In moving to dismiss, the court must consider all of the facts pled in an amended complaint as being true. Crompton v. Kirkland, 157 Fla. 89, 24 So.2d 902, 904 (Fla. 1946); H.E. Temples v. Florida Indus. Constr. Co., Inc., 310 So.2d 326 (Fla. 2d DCA 1975). The appellants submit that nothing in their amended complaint indicates they knew prior to December 29, 1989 that there was an injury at the time of death on April 1, 1988, or that the appellees had committed medical negligence. Moreover, they assert that there was nothing before the court "concerning whether or not the death of their baby in utero was an obvious injury or simply a natural occurrence." Therefore, they conclude the court erred in determining at this posture of the case that the statute of limitations had expired prior to their having filed suit.
The appellees, on the other hand, argue that it is "beyond peradventure" that the appellants were injured on March 31, 1988, the day their child was delivered stillborn. Thus, they assert the appellants were on notice of a possible invasion of their legal rights at that time.
Generally, where there is a question as to notice or discovery in a medical malpractice action, it is for the factfinder to decide when the statute of limitations commences. See Florida Patient's Compensation Fund v. Tillman, 453 So.2d 1376 (Fla. 4th DCA 1984), approved in part, quashed in part, 487 So.2d 1032 (1986); Phillips v. Mease Hosp. and Clinic, 445 So.2d 1058, 1061 (Fla. 2d DCA), review denied, 453 So.2d 44 (Fla. 1984). And, ordinarily the statute of limitations must be raised as an affirmative defense. However, the alleged expiration of the limitations period may be asserted on a motion to dismiss for failure to state a cause of action. Fla.R.Civ.P. 1.110(d) and 1.140(b)(6). Furthermore, where the medical malpractice allegations appearing on the face of the complaint establish that the appellants knew of the incident or occurrence giving rise to their cause of action, the trial court may properly grant the appellees' motion to dismiss. Abston v. Bryan, 519 So.2d 1125 (Fla. 5th DCA 1988).
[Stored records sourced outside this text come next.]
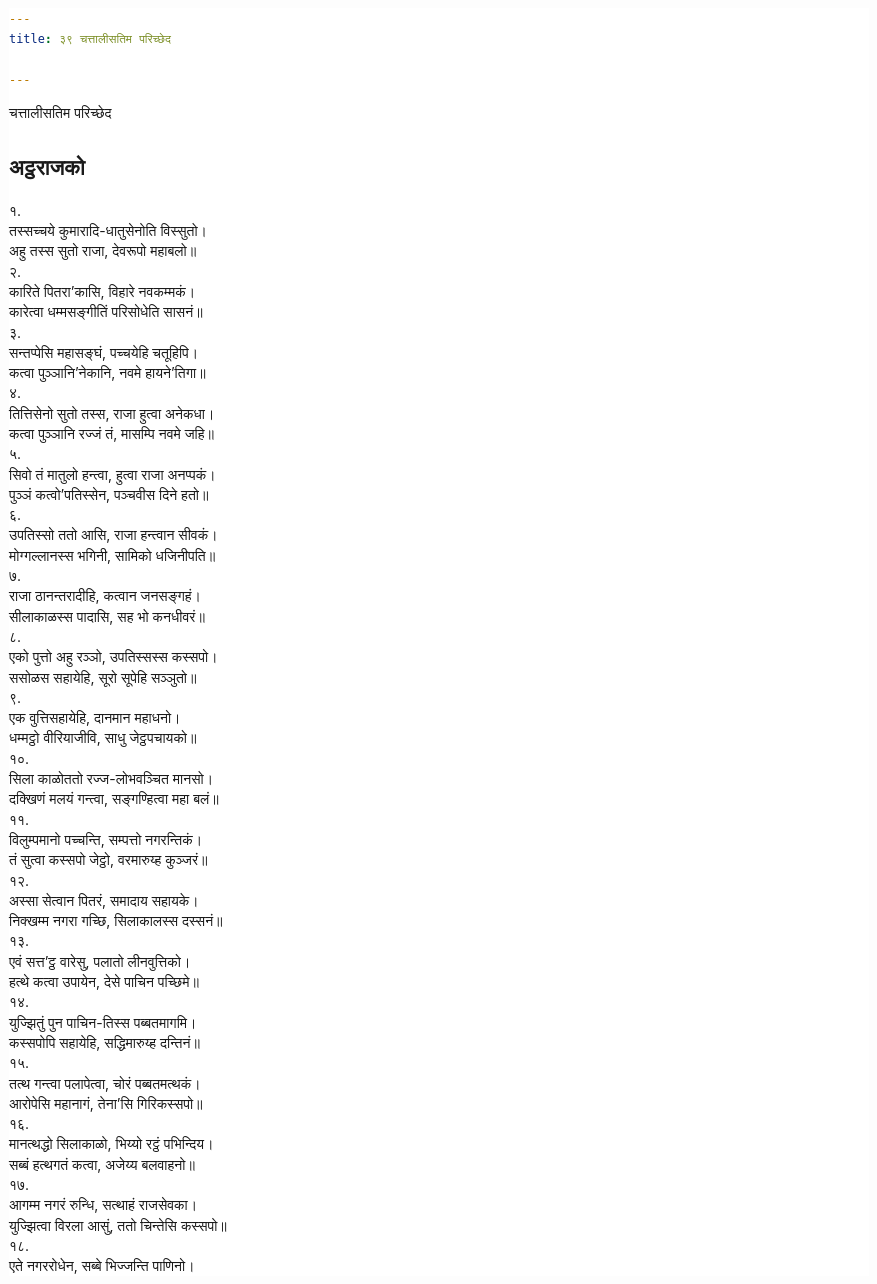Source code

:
 ```yaml
---
title: ३९ चत्तालीसतिम परिच्छेद

---
```

चत्तालीसतिम परिच्छेद  


## अट्ठराजको

१.  
तस्सच्‍चये कुमारादि-धातुसेनोति विस्सुतो।  
अहु तस्स सुतो राजा, देवरूपो महाबलो॥  
२.  
कारिते पितरा’कासि, विहारे नवकम्मकं।  
कारेत्वा धम्मसङ्गीतिं परिसोधेति सासनं॥  
३.  
सन्तप्पेसि महासङ्घं, पच्‍चयेहि चतूहिपि।  
कत्वा पुञ्‍ञानि’नेकानि, नवमे हायने’तिगा॥  
४.  
तित्तिसेनो सुतो तस्स, राजा हुत्वा अनेकधा।  
कत्वा पुञ्‍ञानि रज्‍जं तं, मासम्पि नवमे जहि॥  
५.  
सिवो तं मातुलो हन्त्वा, हुत्वा राजा अनप्पकं।  
पुञ्‍ञं कत्वो’पतिस्सेन, पञ्‍चवीस दिने हतो॥  
६.  
उपतिस्सो ततो आसि, राजा हन्त्वान सीवकं।  
मोग्गल्‍लानस्स भगिनी, सामिको धजिनीपति॥  
७.  
राजा ठानन्तरादीहि, कत्वान जनसङ्गहं।  
सीलाकाळस्स पादासि, सह भो कनधीवरं॥  
८.  
एको पुत्तो अहु रञ्‍ञो, उपतिस्सस्स कस्सपो।  
ससोळस सहायेहि, सूरो सूपेहि सञ्‍ञुतो॥  
९.  
एक वुत्तिसहायेहि, दानमान महाधनो।  
धम्मट्ठो वीरियाजीवि, साधु जेट्ठपचायको॥  
१०.  
सिला काळोततो रज्‍ज-लोभवञ्‍चित मानसो।  
दक्खिणं मलयं गन्त्वा, सङ्गण्हित्वा महा बलं॥  
११.  
विलुम्पमानो पच्‍चन्ति, सम्पत्तो नगरन्तिकं।  
तं सुत्वा कस्सपो जेट्ठो, वरमारुय्ह कुञ्‍जरं॥  
१२.  
अस्सा सेत्वान पितरं, समादाय सहायके।  
निक्खम्म नगरा गच्छि, सिलाकालस्स दस्सनं॥  
१३.  
एवं सत्त’ट्ठ वारेसु, पलातो लीनवुत्तिको।  
हत्थे कत्वा उपायेन, देसे पाचिन पच्छिमे॥  
१४.  
युज्झितुं पुन पाचिन-तिस्स पब्बतमागमि।  
कस्सपोपि सहायेहि, सद्धिमारुय्ह दन्तिनं॥  
१५.  
तत्थ गन्त्वा पलापेत्वा, चोरं पब्बतमत्थकं।  
आरोपेसि महानागं, तेना’सि गिरिकस्सपो॥  
१६.  
मानत्थद्धो सिलाकाळो, भिय्यो रट्ठं पभिन्दिय।  
सब्बं हत्थगतं कत्वा, अजेय्य बलवाहनो॥  
१७.  
आगम्म नगरं रुन्धि, सत्थाहं राजसेवका।  
युज्झित्वा विरला आसुं, ततो चिन्तेसि कस्सपो॥  
१८.  
एते नगररोधेन, सब्बे भिज्‍जन्ति पाणिनो।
We now briefly examine the relevant decisional law construing section 95.11(4)(b). In the seminal case of Nardone v. Reynolds, 333 So.2d 25 (Fla. 1976), the Florida Supreme Court stated that in an action for medical malpractice, the statute of limitations period begins to run when either the plaintiff has notice of the negligent act giving rise to the cause of action or has notice of the physical injury which is the consequence of the negligent act. Id. at 32. Subsequently, in Barron v. Shapiro, 565 So.2d 1319, 1322 (Fla. 1990), the court held that the limitations period commences when the plaintiffs knew or should have known either of the injury or negligent act.
Most recently, in University of Miami v. Bogorff, 583 So.2d 1000 (Fla. 1991), the court reaffirmed its Barron holding. In Bogorff, the event that triggered the running of the limitations period was the notice to the parents of an injury to their child. Three months after the child's last treatment, he became comatose and eventually became completely disabled. At that time, the parents "were on notice of the possible invasion of their legal rights and the limitation period began running." Id at 1002. The court in Bogorff pointed out the Bogorffs were "clearly aware of Adam's paralyzed and brain-damaged condition." Id. at 1004.
In analyzing our case in light of these decisions to determine when the limitations period commenced, it is sufficient if the appellants knew or should have known of the legal injury.
The physicians, Drs. Hartog and Duboy, admitted Mrs.